### Instruções do exercício
1) Responda às perguntas sobre o texto a respeito de Delmiro Gouveia, marcando cada resposta com a mesma letra da pergunta.
(a) Em que data ocorreu a execução de Delmiro Gouveia?
(b) Qual firma inglesa encabeçava o grupo da Machine Cotton?
(c) Em que governo tiveram lugar as reformas institucionais em favor do livre comércio e da livre circulação de capitais?
2) Retome o texto sobre Delmiro Gouveia e escreva a continuação a partir da última frase.

-------- Texto fornecido --------

Por Ceci V. Juruá (*)
Os dicionários são objetivos quanto ao significado da palavra sicário — ASSASSINO PAGO. Mas convém agora resgatar seu histórico em nosso país.
Uma das primeiras aparições de um sicário no Brasil ocorreu há um século, em 10 de outubro de 1917, por ocasião da execução de Delmiro Gouveia, industrial brasileiro sobre cuja execução a crença popular assim se pronunciou:
… o pioneiro, fundador da nossa primeira e promissora fábrica de linhas, fora morto pelo truste internacional, que, se não assalariou, pelo menos favoreceu o seu atentado.
Na Enciclopédia dos Municipios Brasileiros , organizada pelo IBGE, no capitulo sobre a cidade de Delmiro Gouveia, lê-se a afirmação:
– que o seu fundador morreu barbaramente assassinado, vitima de interesses de trustes estrangeiros. Ficou sobejamente provado que a indústria nacional sofrera forte concorrência do grupo da Machine Cotton, encabeçado pela firma inglesa J.P. Coats & Co., subsidiária, inclusive, da Companhia Brasileira de Linhas para Coser, estabelecida em São Paulo. (idem, p. 194)[1]
Para entender o contexto de Delmiro Gouveia, devemos lembrar que no governo Campos Sales (1898-1902) tiveram lugar impactantes reformas institucionais em favor do livre comércio e da livre circulação de capitais, das quais decorreu a primeira onda republicana de modernização da economia brasileira. Foi então que se instalou no Brasil a Light & Power, com base em decisão tomada no Canadá por banqueiros e empresários estrangeiros (europeus e estadunidenses), conforme nos relatam alguns livros. Um dos mais recentes, é de autoria do professor Alexandre Macchione SAES “Conflitos do Capital. Light versus CBEE na formação do capitalismo brasileiro (1898-1927)”[2]. Sua leitura vale a pena, é quase obrigatória, pois é uma obra rica em circunstâncias contextuais e conjunturais.

-------- Amostra de dados --------

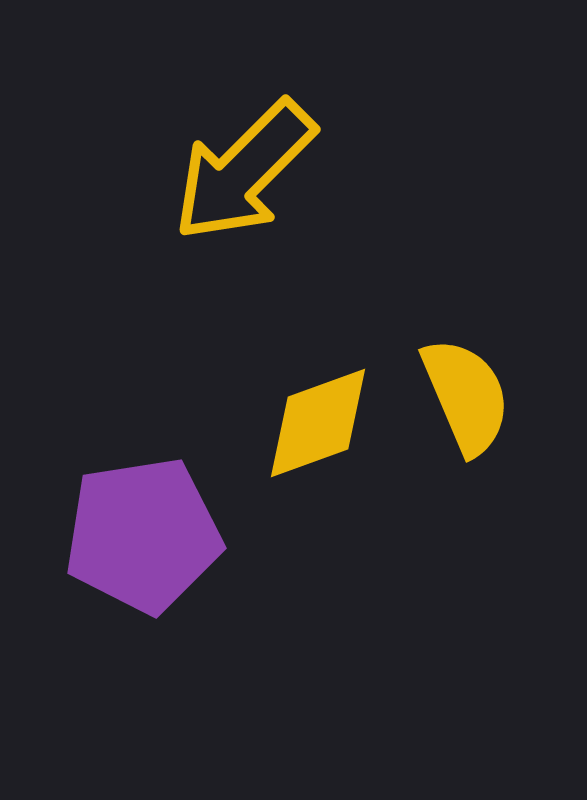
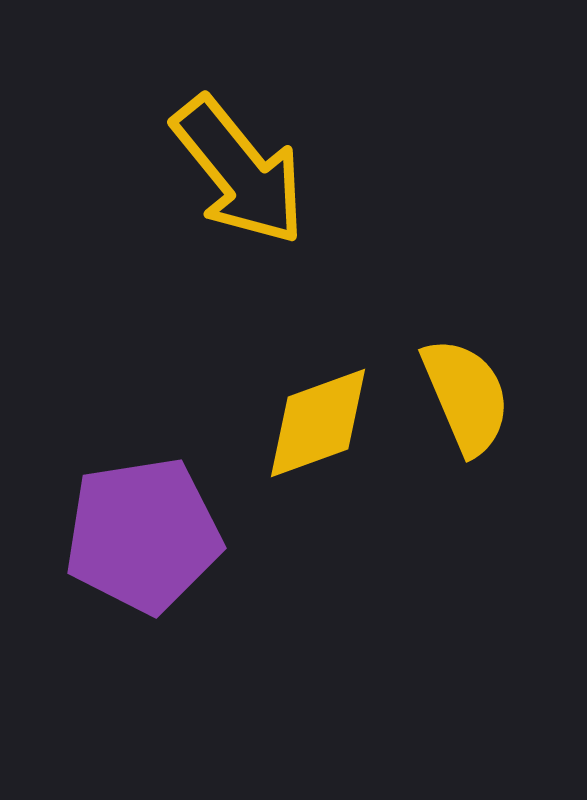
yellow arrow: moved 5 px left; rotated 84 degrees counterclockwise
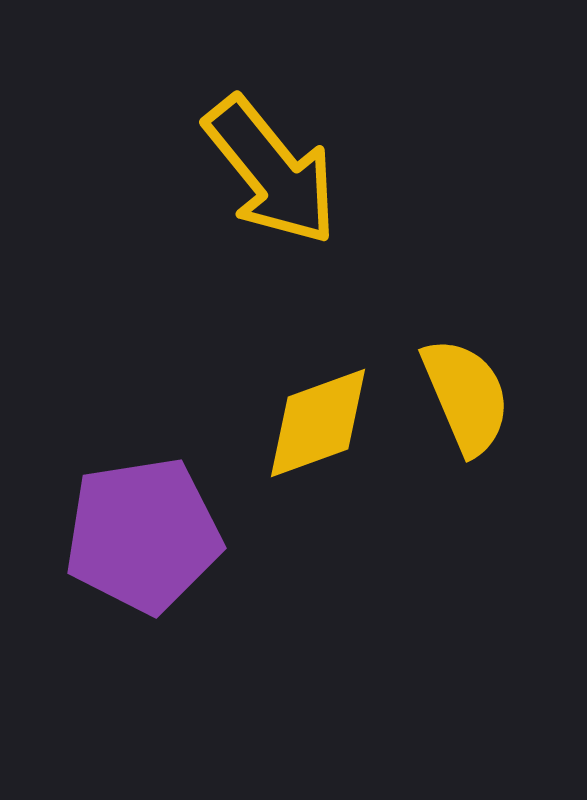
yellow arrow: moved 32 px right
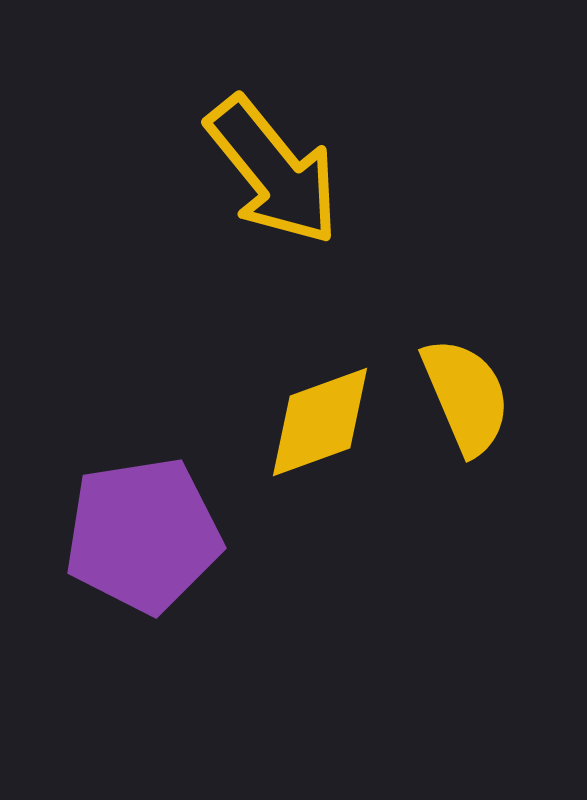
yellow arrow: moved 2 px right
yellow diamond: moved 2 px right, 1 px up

--------

### Respostas por tarefa
1)
(a) Em 10 de outubro de 1917.
(b) A J.P. Coats & Co.
(c) No governo Campos Sales (1898-1902).

2)
Em seguida, a obra do canadense Duncan MCDOWALL, “Light, a história da empresa que modernizou o Brasil”, publicada no Rio de Janeiro pela Ediouro, em 2008, com tradução de Helena Maria Andrade do Nascimento. Neste livro personagens sombrios de nossa história, como Farqhuar, Mackenzie e Pearson, são vistos como aventureiros racionais, pelo autor da Apresentação do livro – MV Serra, Diretor executivo do Instituto Light.
Não seria demais aproveitar esta ocasião para enfatizar que a Light continua presente na economia brasileira, através de companhias associadas à sua matriz canadense, a Brazilian Traction. Um exemplo até há pouco tempo, foi a Brascan. Hoje temos a Brookfields.
Voltando a Delmiro Gouveia, foi após os governos de Campos Sales e de Rodrigo Alves, que ele decidiu organizar, com sucesso, uma fábrica de linhas e uma pequena usina hidrelétrica, com a água de Paulo Afonso. Tendo suas demandas parcialmente negadas por Dantas Barreto, governador de Pernambuco, Delmiro Gouveia concentrou-se na fábrica de novelos de fio (da qual sairia a linha de marca Estrela) e em uma hidrelétrica instalada com base na queda do Angiquinho no rio São Francisco. Em 1912, organizou a Companhia Agro-Fabril Mercantil, que importou os primeiros carretéis da Finlândia o algodão do Egito! Pouco depois este foi substituído pelo Seridó, algodão cearense.
A iniciativa industrial de Delmiro Gouveia foi muito bem sucedida financeiramente. Para algumas pessoas, sua obra criou uma “Manchester sertaneja do Norte”. Com mercados que extrapolaram os limites regionais, pois mantinha depósito nas principais cidades – Rio, Recife, Paraíba e Fortaleza – … [realizando] em 1916… as primeiras exportações feitas para a Argentina, Chile, Peru e outros países dos Andes[3].
Assim conta Magalhães Martins a ação dos sicários que executaram Delmiro Gouveia, há um século:
A cena do nefando crime foi rápida e brutal! [Delmiro] prepara-se para ler… senta-se na sua cadeira de vime, colocada entre outras no alpendre… São quase 21 horas. Três vultos vindos da pequena curva da linha férrea, em frente, se dirigem para as proximidades da casa… Da penumbra parte a descarga inesperada e certeira, ouvindo-se os tiros de rifle … um dos projetis atinge-lhe o braço, outro o coração e o terceiro se perde na amplidão. (Magalhães Martins, p. 175-176)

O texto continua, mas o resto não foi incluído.